Here is the opinion by Judge Kavanaugh in Bluman v. FEC:
We respect the force of plainitffs’ arguments, as ably advanced by plaintiffs’ counsel. Under the relevant Supreme Court precedents, however, we must disagree with Plaintiffs’ submission. The Supreme Court has long held that the government (federal, state, and local) may exclude foreign citizens from activities that are part of democratic self-government in the United states. For example, the Supreme Court has ruled that the government may bar aliens from voting, serving as jurors, working as police or probation officers, or teaching at public schools. Under those precedents, the federal ban at issue here readily passes constitutional muster.
Judge Kavanaugh finds that the standard of scrutiny is tricky, but irrelevant, because the law’s “ban on political contributions and expenditures by foreign naturals” “passes muster even under strict scrutiny.” Kavanaugh lists a number of cases where the government cannot discriminate against foreign nationals, but concludes that there are many cases in which “foreign citizens may be denied certain rights and privileges that U.S. citizens possess” including voting, jury service, police officers, teachers, and holding certain offices.
This sentence may cause a lot of angst on the left (and may be here quite intentionally):
“It is fundamental to the definition of our national political community that foreign citizens do not have a constitutional right to participate in, and thus may be excluded, from activities of democratic self-government. It follows, therefore, that the United States has a compelling interest for purposes of the First Amendment analysis in limiting the participation of foreign citizens in activities of American democratic self-government, and in thereby preventing foreign influence over the U.S. political process.
Kavanaugh notes that the Plaintiffs suggest that the “ban on foreign participation in the campaign process is the process of jingoistic sentiment in the United States and thus should not be accepted by courts.” This argument may prove appealing to some.
Citizens United makes its first appearance on page 12, where Kavanaugh cites Stevens’ dissent about banning foreign nationals from making campaign contributions. Kavanaugh finds that “the majority’s analysis in Citizens United [is] certainly not in conflict with Justice Stevens’s conclusion on this particular aspect about foreign influence. Indeed, in our view, the majority opinion in Citizens United is entirely consistent with a ban on foreign contributions and expenditures.”
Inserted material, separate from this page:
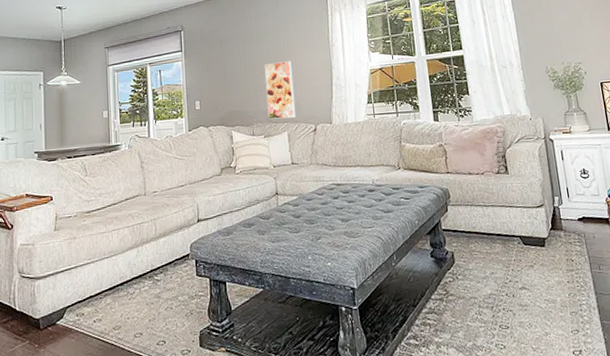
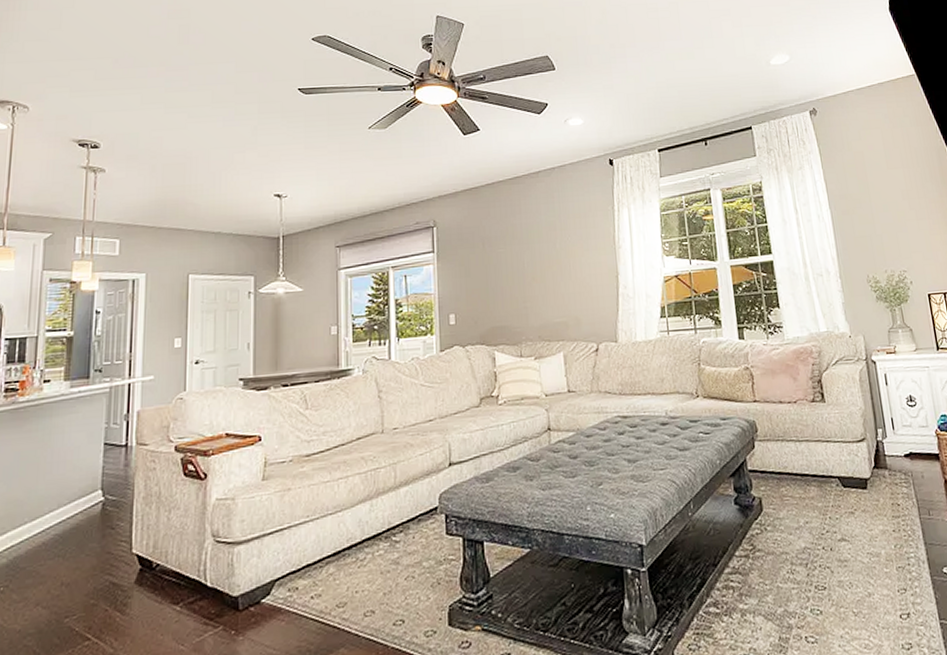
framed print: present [264,61,296,120] -> none [535,265,574,337]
With that guiding principle, Kavanaugh finds that political contributions and express-advocacy are part of democratic self-government.
In a footnote, Kavanaugh notes that foreign corporations–the real specter here–are likewise barred from making contributions and expenditures.
At Election Law Blog. Hasen writes:
While I am very happy with the ruling, and expect the Supreme Court will likely affirm if and when this case is appealed, I believe the rationale here is in considerable tension—not recognized at all by the panel here—with Citizens United‘s “more speech is better”/”the identity of the speaker” does not matter view of the First Amendment.
I think Hasen is right. There is barely any mention, whatsoever, of Citizens United. The Court automatically will review this case, so no need to wait for a cert petition. Stay tuned.
Disclosure: My colleague Yaakov Roth was one of the attorneys who brought this case.